__PROBLEM TO SOLVE__
Rewrite the text of all the entries, replacing "Gorila" with "Orangutanas" and changing nothing else. Leave the pictures out.

== == ==

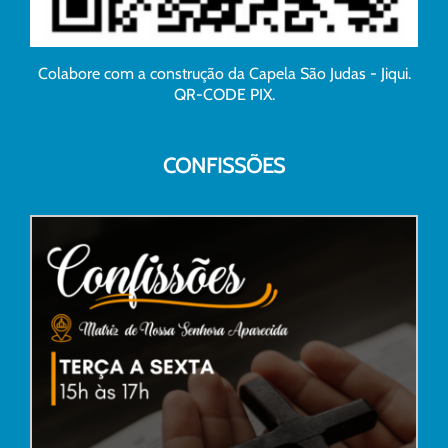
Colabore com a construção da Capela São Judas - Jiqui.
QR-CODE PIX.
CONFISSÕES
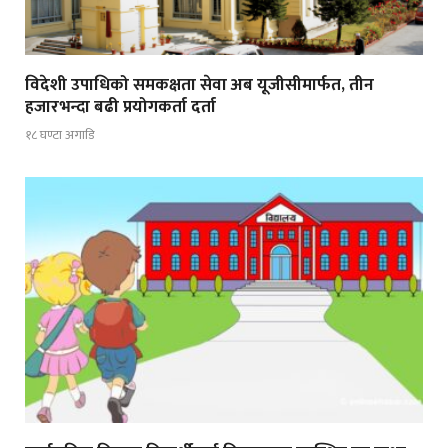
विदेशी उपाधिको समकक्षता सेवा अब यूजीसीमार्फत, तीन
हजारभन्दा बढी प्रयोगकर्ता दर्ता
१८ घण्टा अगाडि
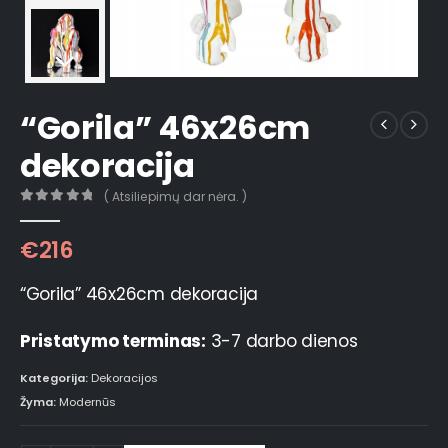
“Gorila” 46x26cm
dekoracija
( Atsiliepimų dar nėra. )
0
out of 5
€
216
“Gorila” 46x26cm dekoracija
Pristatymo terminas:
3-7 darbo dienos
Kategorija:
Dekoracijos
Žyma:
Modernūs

== == ==

__SOLVED EXERCISE__
Colabore com a construção da Capela São Judas - Jiqui.
QR-CODE PIX.
CONFISSÕES
विदेशी उपाधिको समकक्षता सेवा अब यूजीसीमार्फत, तीन
हजारभन्दा बढी प्रयोगकर्ता दर्ता
१८ घण्टा अगाडि
“Orangutanas” 46x26cm
dekoracija
( Atsiliepimų dar nėra. )
0
out of 5
€
216
“Orangutanas” 46x26cm dekoracija
Pristatymo terminas:
3-7 darbo dienos
Kategorija:
Dekoracijos
Žyma:
Modernūs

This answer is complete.